Hey there. I have a question concerning the effective masses in silicon. From what I've learned, the effective masses of electrons and holes can be determined from the curvature of the dispersion curve at the extrema. Since the effective mass is inversely proportional to the second derivative of energy, the less curved extrema represent the heavier electrons or holes. The effective mass tables give values of 0,92 (m*/m0) and 0,19 (m*/m0) for the electrons and 0,52 (m*/m0) and 0,16 (m*/m0) for the holes in silicon. Basically, the electron is almost twice as heavy as the heaviest hole. Now the problem I'm facing is that the dispersion curves aren't that diverse from my point of view. So is there a flaw in my way of thinking and why are the electrons heavier in silicon. Thanks in regard.
The effective mass of silicon electrons is an ellipsoid, you are quoting the longitudinal and transverse masses. They are highly ellipsoidal, so the masses will be quite different. As for the others, you are quoting the valence bands (heavy hole and light hole), not too much anisotropy there given the approximation. In more exact formulations the band edge effective masses for the holes is much more anisotropic. There is no reason that the hole masses have to be heavier than the electrons, and I cannot think of any semiconductor where the electron is heavier than the either of the holes. A really good reason escapes me at the present, so I'll have to look at some of my references to better explain it.
----
__TASK ITEM A__.
According to the reply in the silicon effective mass thread, what shape is the effective mass of silicon electrons?
__TASK ITEM B__.
Carry on the silicon effective mass thread from its last sentence.
The records that come next are separate from the silicon effective mass thread.

__Body or hand keypoint data__.
----
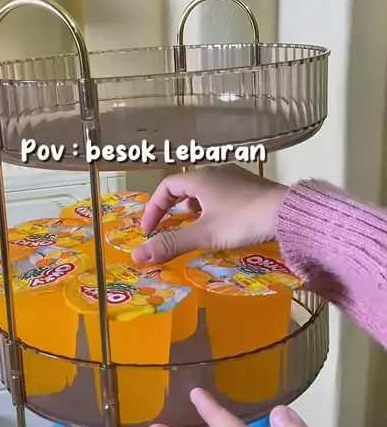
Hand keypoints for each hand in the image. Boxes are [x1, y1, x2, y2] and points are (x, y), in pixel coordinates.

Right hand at [132, 164, 286, 263]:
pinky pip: (223, 194)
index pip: (167, 186)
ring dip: (193, 208)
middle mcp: (217, 172)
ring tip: (193, 227)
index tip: (149, 229)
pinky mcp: (252, 188)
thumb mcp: (204, 234)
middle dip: (172, 207)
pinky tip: (221, 225)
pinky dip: (212, 208)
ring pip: (206, 190)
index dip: (154, 207)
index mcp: (201, 177)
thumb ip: (171, 244)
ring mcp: (237, 178)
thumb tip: (137, 255)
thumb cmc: (243, 220)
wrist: (289, 214)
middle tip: (168, 227)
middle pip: (186, 186)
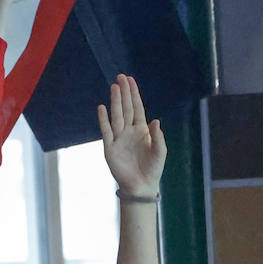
----
__TASK RESULT A__.
An ellipsoid.

__TASK RESULT B__.
My mistake about the transverse/longitudinal masses. I guess I was referring to the density of states effective mass (or whatever the mass that can be determined from the dispersion curves is called). But according to Wikipedia: Material Electron effective mass Hole effective mass Si 1.08 me 0.56 me Ge 0.55 me 0.37 me And I still don't see that big of a difference in silicon. It's more distinct in germanium though. So, I'm guessing there's something wrong with my comprehension of this matter.
It's all in the band structure and how it is calculated. Now one thing that needs to be said, what you quoted above is the effective mass, not the density of states effective mass which is different. The density of states effective mass takes into account the band structure in a more general manner and is not constant with respect to direction in the crystal, I worked it out in my dissertation for anisotropic materials and the originator was my advisor, the link is, J. Appl. Phys. 54, 3612 (1983) .